* [Problem to work on]: Restate all data exactly. No images.

* [Supplied information]:
------------
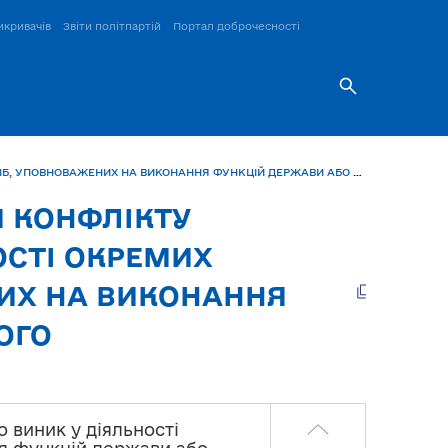
икривачів
Звіти політпартій
Портал доброчесності
6. ОСОБЛИВОСТІ ВРЕГУЛЮВАННЯ КОНФЛІКТУ ІНТЕРЕСІВ, ЩО ВИНИК У ДІЯЛЬНОСТІ ОКРЕМИХ КАТЕГОРІЙ ОСІБ, УПОВНОВАЖЕНИХ НА ВИКОНАННЯ ФУНКЦІЙ ДЕРЖАВИ АБО МІСЦЕВОГО САМОВРЯДУВАННЯ
Я КОНФЛІКТУ
ОСТІ ОКРЕМИХ
НИХ НА ВИКОНАННЯ
ОГО
о виник у діяльності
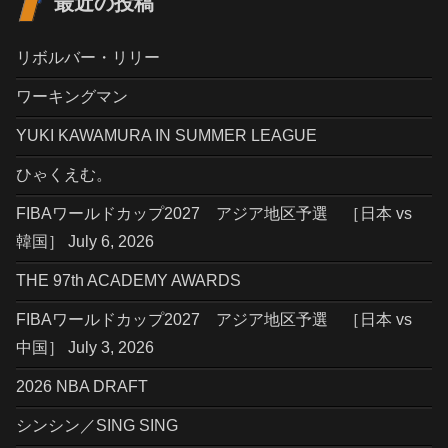
最近の投稿
リボルバー・リリー
ワーキングマン
YUKI KAWAMURA IN SUMMER LEAGUE
ひゃくえむ。
FIBAワールドカップ2027 アジア地区予選 ［日本 vs
韓国］ July 6, 2026
THE 97th ACADEMY AWARDS
FIBAワールドカップ2027 アジア地区予選 ［日本 vs
中国］ July 3, 2026
2026 NBA DRAFT
シンシン／SING SING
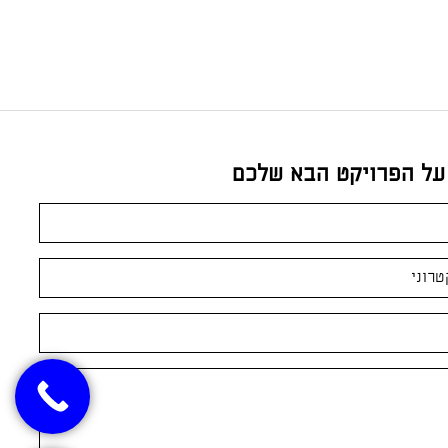
 על הפרויקט הבא שלכם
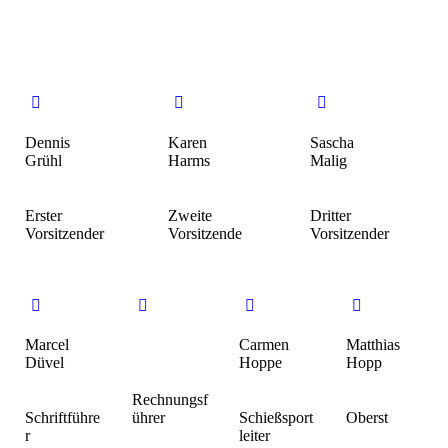
Dennis
Karen
Sascha
Grühl
Harms
Malig
Erster
Zweite
Dritter
Vorsitzender
Vorsitzende
Vorsitzender
Marcel
Carmen
Matthias
Düvel
Hoppe
Hopp
Rechnungsf
Schriftführe
ührer
Schießsport
Oberst
r
leiter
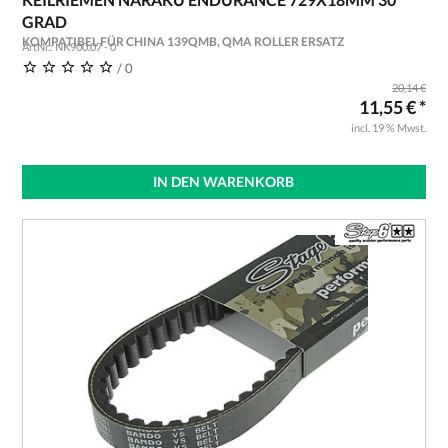
GRAD
KOMPATIBEL FÜR CHINA 139QMB, QMA ROLLER ERSATZ
ArtNr.: NK900.07 - 0
/ 0
20,14 €
11,55 € *
incl. 19 % Mwst.
IN DEN WARENKORB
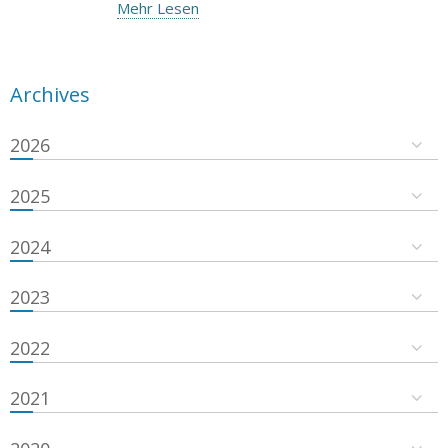
Mehr Lesen
Archives
2026
2025
2024
2023
2022
2021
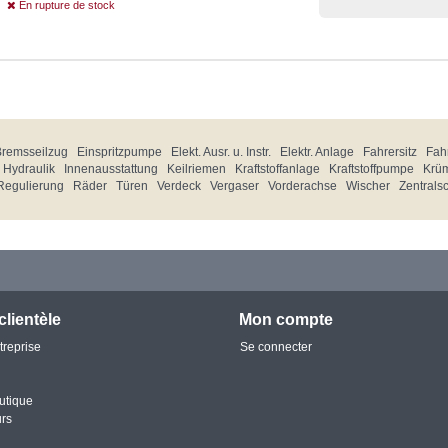
En rupture de stock
Bremsseilzug
Einspritzpumpe
Elekt. Ausr. u. Instr.
Elektr. Anlage
Fahrersitz
Fahr
Hydraulik
Innenausstattung
Keilriemen
Kraftstoffanlage
Kraftstoffpumpe
Krü
Regulierung
Räder
Türen
Verdeck
Vergaser
Vorderachse
Wischer
Zentrals
clientèle
Mon compte
treprise
Se connecter
utique
urs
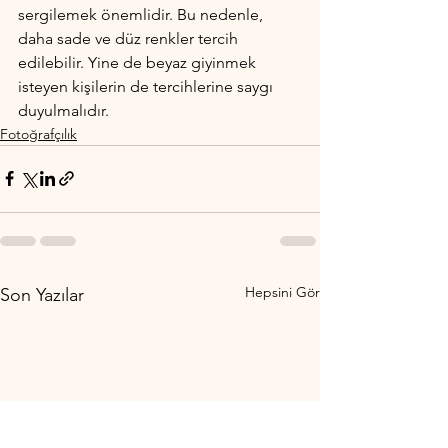
sergilemek önemlidir. Bu nedenle, 
daha sade ve düz renkler tercih 
edilebilir. Yine de beyaz giyinmek 
isteyen kişilerin de tercihlerine saygı 
duyulmalıdır.
Fotoğrafçılık
Hepsini Gör
Son Yazılar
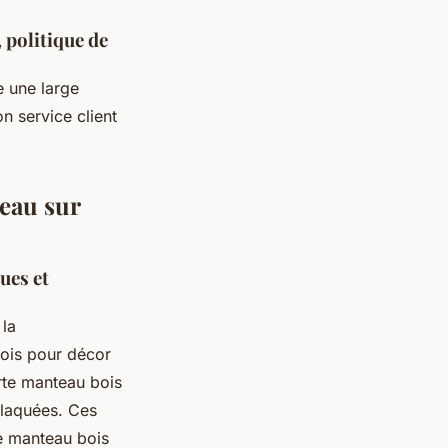
 politique de
 une large
n service client
teau sur
ques et
 la
 bois pour décor
orte manteau bois
 laquées. Ces
te manteau bois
------------
* [Output of the task]:
икривачів
Звіти політпартій
Портал доброчесності
6. ОСОБЛИВОСТІ ВРЕГУЛЮВАННЯ КОНФЛІКТУ ІНТЕРЕСІВ, ЩО ВИНИК У ДІЯЛЬНОСТІ ОКРЕМИХ КАТЕГОРІЙ ОСІБ, УПОВНОВАЖЕНИХ НА ВИКОНАННЯ ФУНКЦІЙ ДЕРЖАВИ АБО МІСЦЕВОГО САМОВРЯДУВАННЯ
Я КОНФЛІКТУ
ОСТІ ОКРЕМИХ
НИХ НА ВИКОНАННЯ
ОГО
о виник у діяльності
最近の投稿
リボルバー・リリー
ワーキングマン
YUKI KAWAMURA IN SUMMER LEAGUE
ひゃくえむ。
FIBAワールドカップ2027 アジア地区予選 ［日本 vs
韓国］ July 6, 2026
THE 97th ACADEMY AWARDS
FIBAワールドカップ2027 アジア地区予選 ［日本 vs
中国］ July 3, 2026
2026 NBA DRAFT
シンシン／SING SING
 על הפרויקט הבא שלכם
Dennis
Karen
Sascha
Grühl
Harms
Malig
Erster
Zweite
Dritter
Vorsitzender
Vorsitzende
Vorsitzender
Marcel
Carmen
Matthias
Düvel
Hoppe
Hopp
Rechnungsf
Schriftführe
ührer
Schießsport
Oberst
r
leiter
GRAD
KOMPATIBEL FÜR CHINA 139QMB, QMA ROLLER ERSATZ
ArtNr.: NK900.07 - 0
/ 0
20,14 €
11,55 € *
incl. 19 % Mwst.
IN DEN WARENKORB
Mehr Lesen
Archives
2026
2025
2024
2023
2022
2021
En rupture de stock
Bremsseilzug
Einspritzpumpe
Elekt. Ausr. u. Instr.
Elektr. Anlage
Fahrersitz
Fahr
Hydraulik
Innenausstattung
Keilriemen
Kraftstoffanlage
Kraftstoffpumpe
Krü
Regulierung
Räder
Türen
Verdeck
Vergaser
Vorderachse
Wischer
Zentrals
clientèle
Mon compte
treprise
Se connecter
utique
urs
sergilemek önemlidir. Bu nedenle, 
daha sade ve düz renkler tercih 
edilebilir. Yine de beyaz giyinmek 
isteyen kişilerin de tercihlerine saygı 
duyulmalıdır.
Fotoğrafçılık
Hepsini Gör
Son Yazılar
 politique de
 une large
n service client
teau sur
ques et
 la
 bois pour décor
orte manteau bois
 laquées. Ces
te manteau bois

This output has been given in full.